> _Work to complete_
a. List every distinct username that appears as a poster in the forum thread on the crop-residue cubing machine.
b. Pick up the forum thread on the crop-residue cubing machine from where it stops, and write the next post in it.

── Text shown

# Something New to Consider. Pelleting or Cubeing Machine



## Dan.hasbargen (Mar 11, 2010)

If it were possible to use a machine much like the John Deere 425 Cuber to harvest any of the crop residues for delivery to an energy plant, Would you use one? How much capacity would it need to have? 5 tons/hr or up to 15 tons/hr? If the machine were to cost around $400,000 and could profit around $20.00 per ton after all operating expences, would it be feasible to own? Just some thoughs I have been kicking around.


----------



## haybaler101 (Nov 30, 2008)

Just some rough figuring, but I come with $15/ton just to cover ownership of the machine itself at 15 ton/hour on a $400,000 investment. Still doesn't cover repairs, fuel, labor, transportation of product or anything else. So, until biomass hits about $100/ton, I don't think its going to be feasible to produce. (I figured 300 hours use at 15 ton/hour per year on 3 year use.)


----------



## Dan.hasbargen (Mar 11, 2010)

I'm thinking along the lines that the cubes would be worth around $95 to $100 a ton at the gate of a plant. Would the machine be better as a pull type? That would take close to $150,000 off the price. You would need to pull a side dump wagon for the cubes.


----------



## swmnhay (Jun 13, 2008)

I wonder about moisture levels to make the cubes.To dry they will fall apart.To wet they would mold and heat.

Interesting idea tho.

Maybe move machine from wheat country to corn country to get a longer season.With that huge of an investment and resale would be very low it would have to be used more than 300 hrs per yr


----------



## Dan.hasbargen (Mar 11, 2010)

────
── Data for analysis

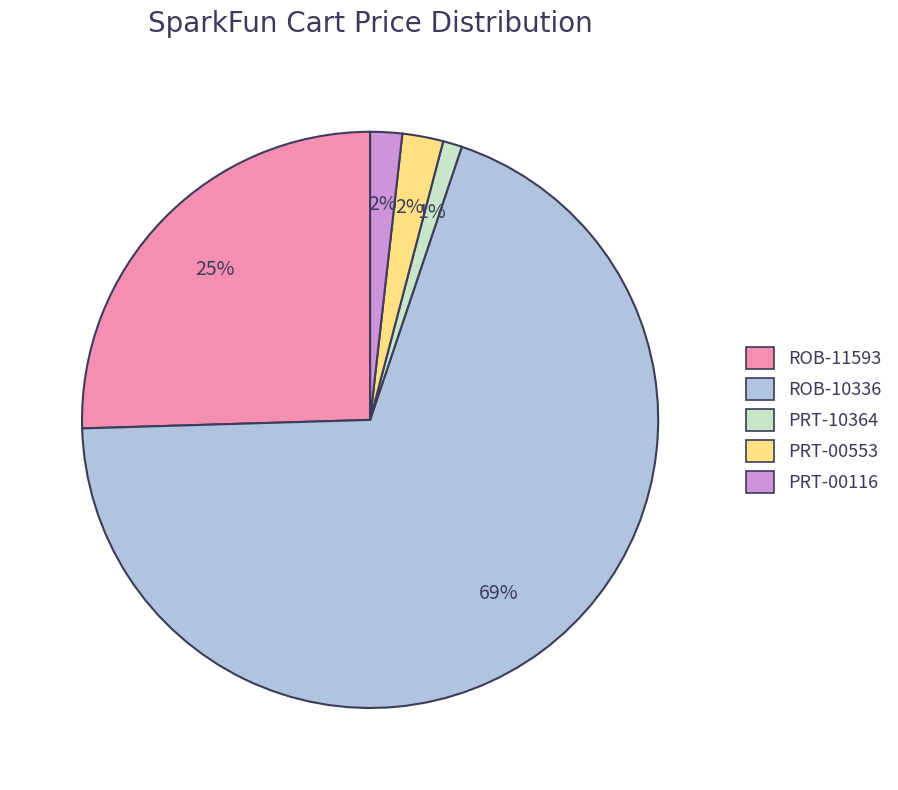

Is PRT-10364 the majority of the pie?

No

────
── Data for analysis

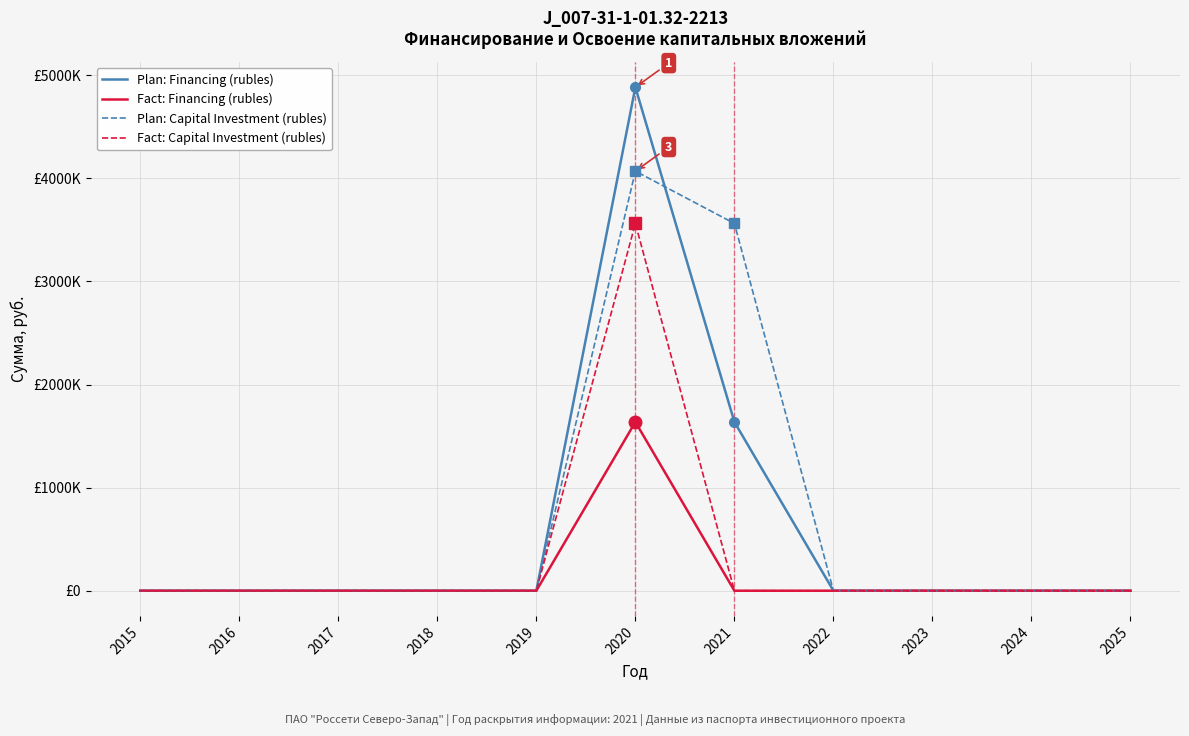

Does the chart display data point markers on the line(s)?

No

────
── Data for analysis

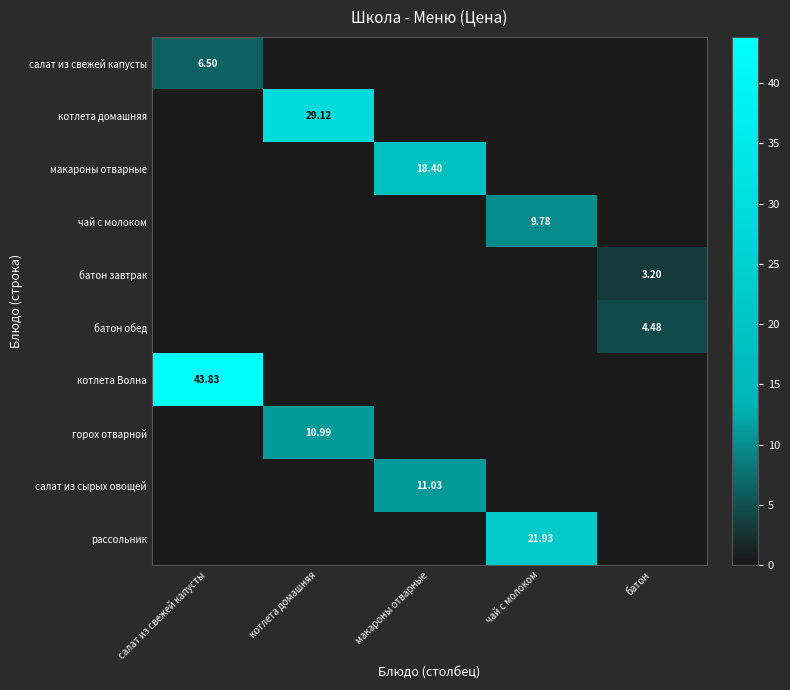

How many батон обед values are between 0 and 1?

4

────

> _Outputs in order_
a. Dan.hasbargen, haybaler101, swmnhay

b.
There are some good reasons to consider such a machine. It would save a lot of time and equipment needed to collect and stack bales. It would greatly improve the ease of handleing and reduce transportation cost. Storage cost would be reduced and fire risk would be reduced. I am particle to a self propelled unit (like a combine) that would be able to have several different type of headers on it, although a pickup head would be used the most. It could have a crop shredder type of head that could gather corn stalks for cubeing and mabe elliminate the shredding/windrowing operation. They are having good results with pelleting stover at 20 too 25% moisture. The pelleting operation drys the material down to 15% or removes up to 12% from the stover. I don't think there would be that much reduction in moisture with cubeing as it won't get that hot going through the dies. It all depends on what type of process can be adapted into a machine that will have the capacity to make it a practical operation.


----------



## mlappin (Jun 25, 2009)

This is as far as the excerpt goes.